I'd suggest that, if a variable with an undefined value is a valid state for the program, the declaration is in the wrong place. How about this alternative?

   int dec(int a, int condition) {
       if (condition) {
           int temp = 0;

           //compute something here in a loop
           while (temp < a) {
               a -= (temp++);
           }
       }

       return a;
   }
That's the obvious next step, but it's not valid C89 and that may or may not be relevant for people doing embedded programming. Personally, I'm all for using newer standards and declaring variables locally when it makes sense. Sometimes I like to see all variables at the top of the function though.

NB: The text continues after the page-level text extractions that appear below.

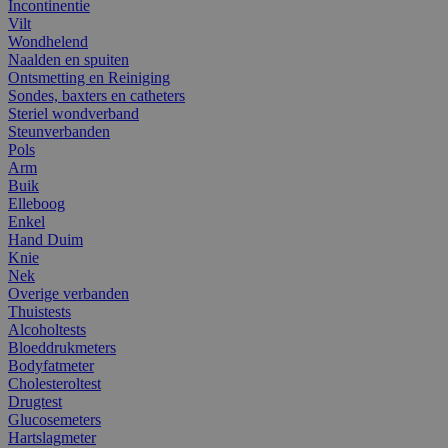
Incontinentie
Vilt
Wondhelend
Naalden en spuiten
Ontsmetting en Reiniging
Sondes, baxters en catheters
Steriel wondverband
Steunverbanden
Pols
Arm
Buik
Elleboog
Enkel
Hand Duim
Knie
Nek
Overige verbanden
Thuistests
Alcoholtests
Bloeddrukmeters
Bodyfatmeter
Cholesteroltest
Drugtest
Glucosemeters
Hartslagmeter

I'm not particularly familiar with x86-64 calling conventions. Where is the code that sets up the stack frame? Would this code look different if temp were created inside the if() block, not just initialized there?

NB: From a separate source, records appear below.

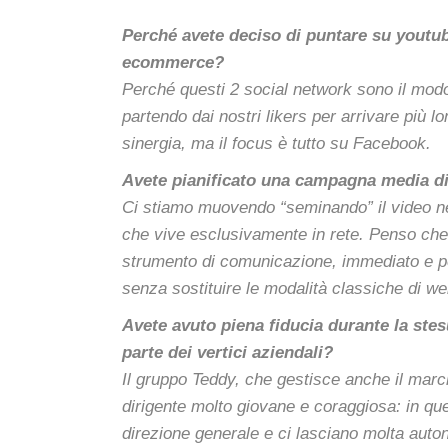
Perché avete deciso di puntare su youtub
ecommerce?
Perché questi 2 social network sono il modo
partendo dai nostri likers per arrivare più 
sinergia, ma il focus è tutto su Facebook.
Avete pianificato una campagna media di 
Ci stiamo muovendo “seminando” il video nei
che vive esclusivamente in rete.
Penso che 
strumento di comunicazione, immediato e pee
senza sostituire le modalità classiche di w
Avete avuto piena fiducia durante la stesu
parte dei vertici aziendali?
Il gruppo Teddy, che gestisce anche il mar
dirigente molto giovane e coraggiosa: in ques
direzione generale e ci lasciano molta auto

In C, variables have function-level storage. I don't recall the actual term from the C standard, but the storage for _all_ variables declared in any blocks inside a function is allocated at the beginning of the function, when the stack frame is set up. So there is 'no way' to create 'temp' only inside the if block.

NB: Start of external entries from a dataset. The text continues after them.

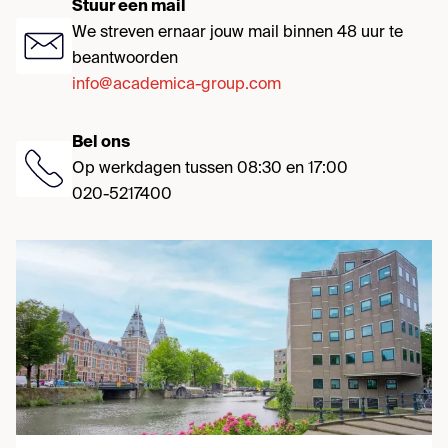
Stuur een mail
We streven ernaar jouw mail binnen 48 uur te
beantwoorden
info@academica-group.com
Bel ons
Op werkdagen tussen 08:30 en 17:00
020-5217400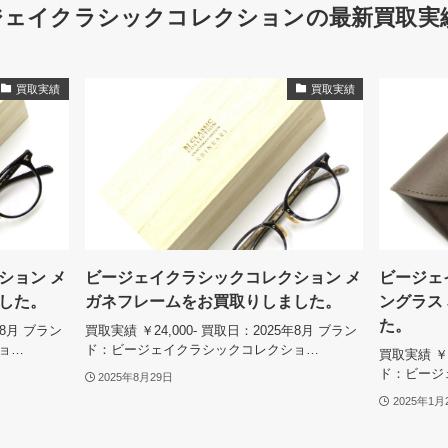
ジェイクラシックコレクションの最新買取実績
買取実績
買取実績
ション メ
ビージェイクラシックコレクション メ
ビージェ
した。
ガネフレームをお買取りしました。
ングラス 
た。
年8月 ブラン
買取実績 ￥24,000- 買取日：2025年8月 ブラン
ョ…
ド：ビージェイクラシックコレクショ…
買取実績 ￥2
ド：ビージ
2025年8月29日
2025年1月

Okay. I knew variables had block-level scope. I've read some of the ISO C standard, but hadn't caught the part where variables have function-level storage. I was wondering because, years ago, I read some disassembled code that did lots of stack allocations in the middle of functions, and not just for the purpose of calling another function.

Can you point to a reference showing that variables have function-level storage? The closest I can find in the C standard draft I'm looking at is 6.2.4.6, which suggests block-level lifetimes for variables: "For such an object that does not have a variable length array type, its lifetime extends from entry into the block with which it is associated until execution of that block ends in any way."